周りの皆様は時間に余裕を持って行動しているので、もう廊下にはほとんど人はいません。ああ、急がないと!
階段を使おうとそこに向かった時、声を掛けられました。
「ヒダン様!」
「クラインさん……?」
私には一度も見せてくれなかったニッコニコの笑顔を浮かべてクラインさんが話しかけてきました。ああ、その笑顔とてつもなく可愛いです。癒されました。
「今まで失礼な態度を取ってごめんなさいっ! あのぅ、あたしとお話してくれませんか?」
きゅるるんと可愛い表情と仕草でそう言うクラインさん。
「もちろんいいですよ? ですが今は授業の時間が近付いているので、次の休み時間にどうですか?」
私のその提案を聞いたクラインさんの顔が急変します。先程までの可愛い顔から、真顔……いえ、怒ったような顔になりました。その変化に私はゾッとしてしまいました。
「そんな事しなくてもいいですよ? だって……あ、そうだ! 最期に言っておきたいことがあるんですよぉー。」
「な、なんですか……?」
クラインさんの言わんとすることに見当がつかず、得体の知れない怖さを感じます。
そんな私の困惑をものともせずクラインさんは腕を組み、見下すような目をしました。
「あたしは同担拒否なの! それにあんたなんか陽だまりじゃ、ひまりなんかじゃない! 陽だまりと呼ばれて然るべき人間は、豊永 ひまりだけなんだから!」
同担拒否、その言葉と更に続く『豊永 ひまり』。それらの情報を総合して、一つの結論が見えました。
まさかクラインさんは……
それに気が付いた時には既に私の体がふわりと浮いていました。クラインさんに肩を押されたようです。

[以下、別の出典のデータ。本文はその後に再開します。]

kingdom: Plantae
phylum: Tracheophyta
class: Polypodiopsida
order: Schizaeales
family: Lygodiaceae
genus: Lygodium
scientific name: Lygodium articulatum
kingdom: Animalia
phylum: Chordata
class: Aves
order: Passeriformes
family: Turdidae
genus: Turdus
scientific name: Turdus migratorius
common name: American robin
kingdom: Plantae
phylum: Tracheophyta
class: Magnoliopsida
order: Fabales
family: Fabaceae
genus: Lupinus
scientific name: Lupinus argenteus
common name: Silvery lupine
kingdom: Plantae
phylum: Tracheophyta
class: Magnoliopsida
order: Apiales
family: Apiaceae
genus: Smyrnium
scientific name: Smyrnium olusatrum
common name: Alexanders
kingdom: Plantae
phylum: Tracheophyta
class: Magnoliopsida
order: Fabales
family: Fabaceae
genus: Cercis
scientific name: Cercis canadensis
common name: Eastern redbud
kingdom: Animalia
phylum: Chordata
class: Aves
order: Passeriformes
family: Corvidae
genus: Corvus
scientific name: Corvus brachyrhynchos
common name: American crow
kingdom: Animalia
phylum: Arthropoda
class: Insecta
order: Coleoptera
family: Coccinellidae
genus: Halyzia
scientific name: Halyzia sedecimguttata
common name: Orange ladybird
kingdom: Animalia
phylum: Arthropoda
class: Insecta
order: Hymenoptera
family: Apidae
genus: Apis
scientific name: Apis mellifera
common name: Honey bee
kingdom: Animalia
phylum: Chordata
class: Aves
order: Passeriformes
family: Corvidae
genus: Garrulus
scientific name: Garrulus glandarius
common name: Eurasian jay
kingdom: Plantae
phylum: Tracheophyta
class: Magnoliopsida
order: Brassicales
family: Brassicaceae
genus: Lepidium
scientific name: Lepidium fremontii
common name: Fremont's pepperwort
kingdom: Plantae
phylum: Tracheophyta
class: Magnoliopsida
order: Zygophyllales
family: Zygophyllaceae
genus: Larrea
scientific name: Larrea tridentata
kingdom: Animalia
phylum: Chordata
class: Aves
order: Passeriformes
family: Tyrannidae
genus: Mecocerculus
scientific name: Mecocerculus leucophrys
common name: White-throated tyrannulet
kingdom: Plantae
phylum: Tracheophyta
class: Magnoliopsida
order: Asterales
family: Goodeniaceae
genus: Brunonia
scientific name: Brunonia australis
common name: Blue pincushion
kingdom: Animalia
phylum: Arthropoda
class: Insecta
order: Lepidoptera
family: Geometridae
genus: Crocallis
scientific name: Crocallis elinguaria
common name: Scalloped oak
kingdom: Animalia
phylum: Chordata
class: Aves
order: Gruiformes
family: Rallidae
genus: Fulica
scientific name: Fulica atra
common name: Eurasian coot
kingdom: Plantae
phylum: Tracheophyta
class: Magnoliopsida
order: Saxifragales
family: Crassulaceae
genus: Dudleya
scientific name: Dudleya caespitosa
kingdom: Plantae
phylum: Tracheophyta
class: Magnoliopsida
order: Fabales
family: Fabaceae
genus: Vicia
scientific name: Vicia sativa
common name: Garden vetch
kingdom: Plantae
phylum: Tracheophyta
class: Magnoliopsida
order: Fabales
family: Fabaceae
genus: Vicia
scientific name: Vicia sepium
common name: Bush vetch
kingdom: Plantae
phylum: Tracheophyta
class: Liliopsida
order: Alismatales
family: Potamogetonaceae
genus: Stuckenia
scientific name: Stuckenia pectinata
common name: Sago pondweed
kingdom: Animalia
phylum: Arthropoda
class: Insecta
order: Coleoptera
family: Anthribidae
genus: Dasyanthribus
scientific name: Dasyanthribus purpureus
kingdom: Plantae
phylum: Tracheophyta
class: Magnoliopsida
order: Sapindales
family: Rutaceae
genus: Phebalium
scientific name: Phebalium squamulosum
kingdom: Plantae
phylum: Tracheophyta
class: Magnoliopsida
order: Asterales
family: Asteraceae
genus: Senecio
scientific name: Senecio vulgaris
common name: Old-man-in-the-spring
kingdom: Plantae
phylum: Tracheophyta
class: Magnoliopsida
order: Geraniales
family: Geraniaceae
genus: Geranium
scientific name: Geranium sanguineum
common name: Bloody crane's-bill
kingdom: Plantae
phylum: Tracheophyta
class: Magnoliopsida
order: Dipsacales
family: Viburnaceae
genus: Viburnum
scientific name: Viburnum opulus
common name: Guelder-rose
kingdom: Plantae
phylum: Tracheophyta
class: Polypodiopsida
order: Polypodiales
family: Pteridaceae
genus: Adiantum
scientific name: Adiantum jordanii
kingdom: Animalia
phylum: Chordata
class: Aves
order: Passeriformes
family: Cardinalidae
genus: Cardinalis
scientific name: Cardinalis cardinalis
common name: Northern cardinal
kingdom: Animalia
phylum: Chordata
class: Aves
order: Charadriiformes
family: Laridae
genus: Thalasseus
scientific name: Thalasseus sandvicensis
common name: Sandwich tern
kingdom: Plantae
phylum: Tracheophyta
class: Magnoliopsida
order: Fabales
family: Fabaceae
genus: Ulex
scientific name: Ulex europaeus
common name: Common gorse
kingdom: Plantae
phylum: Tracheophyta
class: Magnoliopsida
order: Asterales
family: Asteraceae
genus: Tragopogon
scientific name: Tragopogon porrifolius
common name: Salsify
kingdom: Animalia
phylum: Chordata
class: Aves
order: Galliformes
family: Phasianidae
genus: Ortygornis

ここは階段。押されればどうなるかなど、幼い子供でも分かります。
「桑、さん……?」
ぽつりと声に出てしまいました。懐かしい名前です。
……あれ、話は変わりますが私……この浮遊感を知っています。何故でしょう……?
意識を失う直前に見たクラインさんの顔は驚愕に満ちていました。